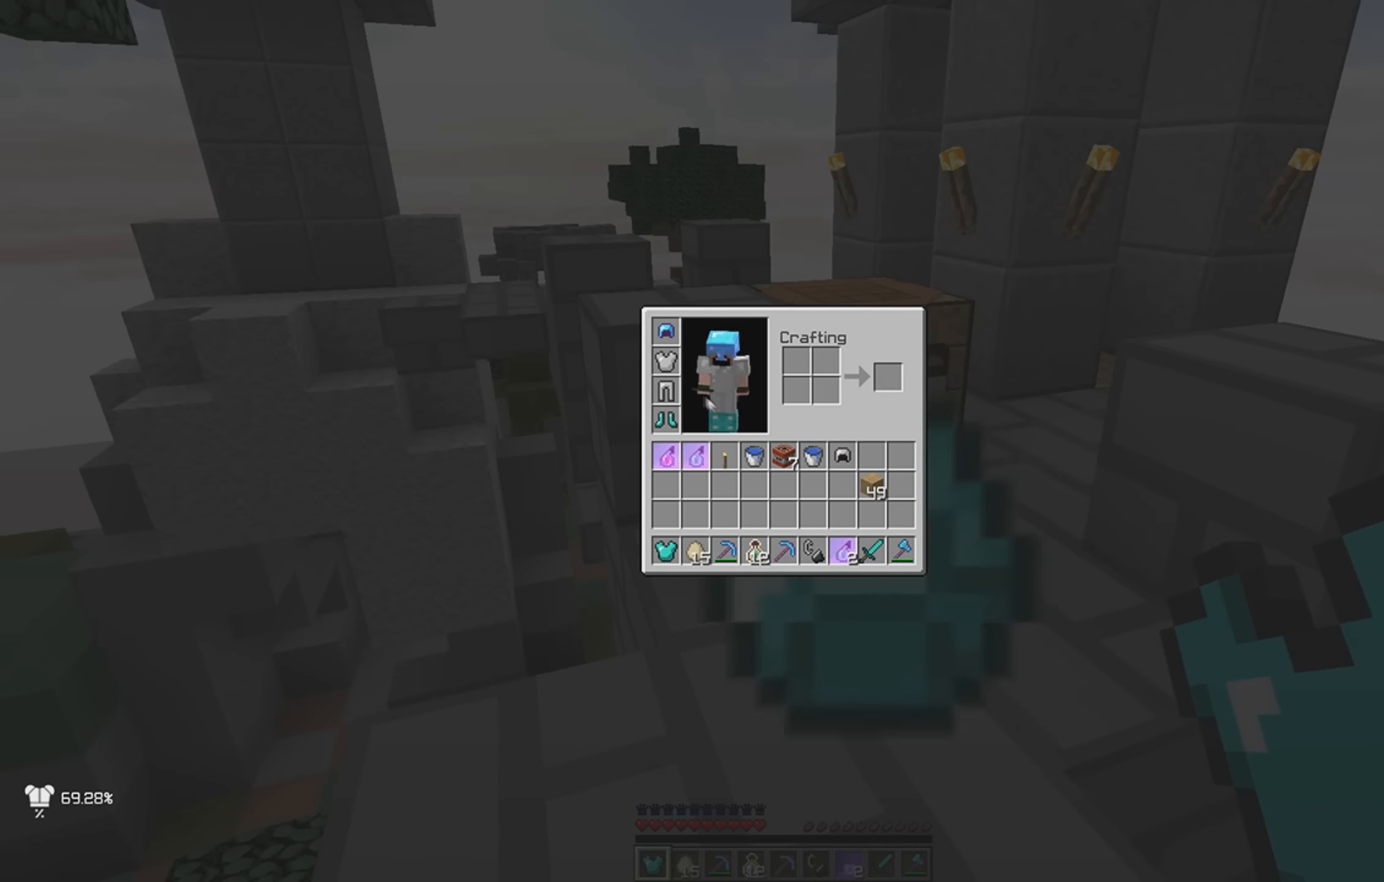
{"keys": [], "events": []}
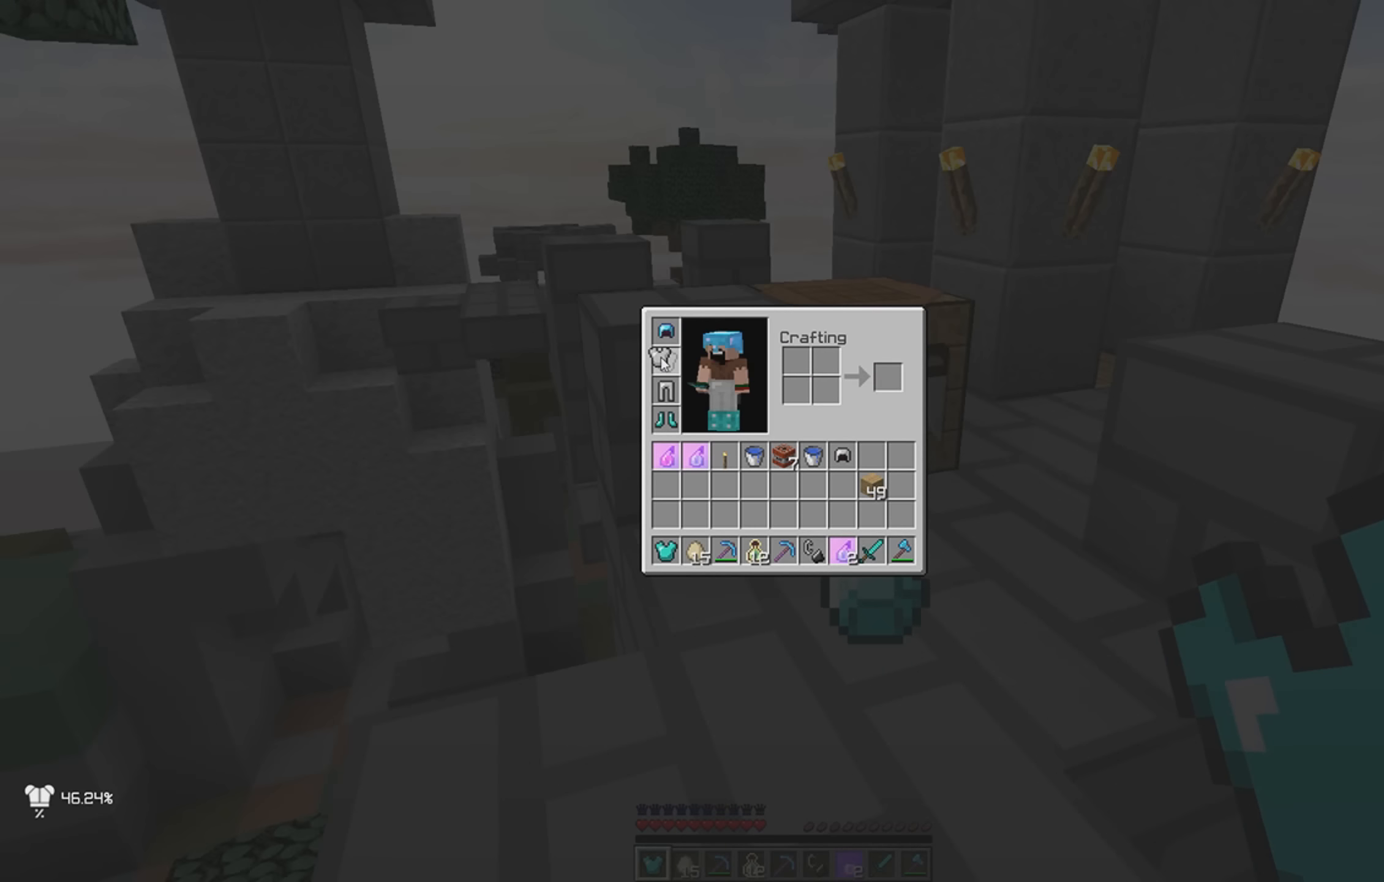
{"keys": ["w"], "events": [[383, "w", "down"]]}
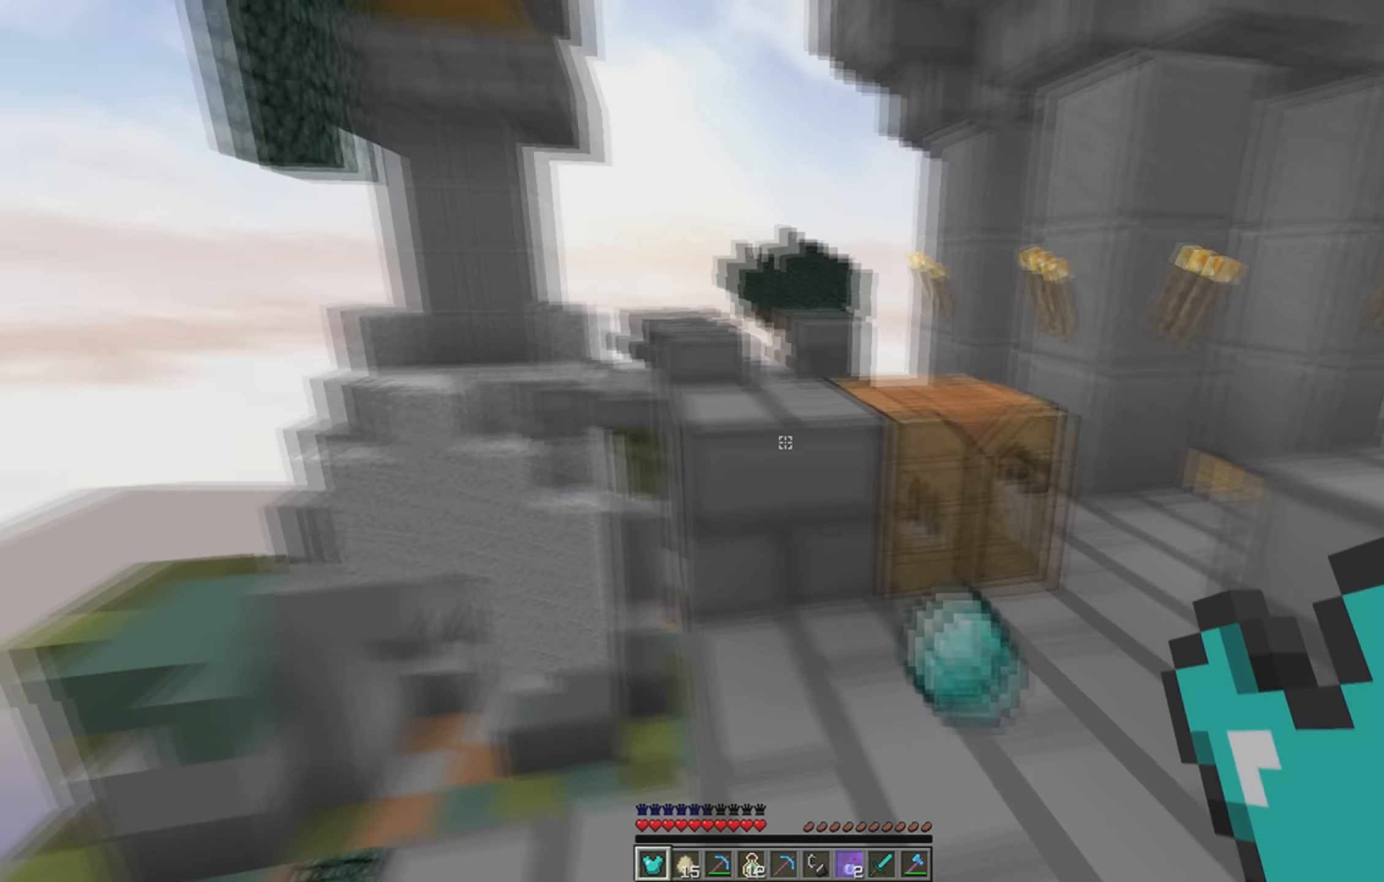
{"keys": ["d", "w"], "events": [[183, "space", "down"], [383, "d", "down"], [383, "space", "up"]]}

* **Task statement**: Reproduce the entire listing above precisely, but keep the images out.

* **Solution**:
{"keys": [], "events": []}
{"keys": ["w"], "events": [[383, "w", "down"]]}
{"keys": ["d", "w"], "events": [[183, "space", "down"], [383, "d", "down"], [383, "space", "up"]]}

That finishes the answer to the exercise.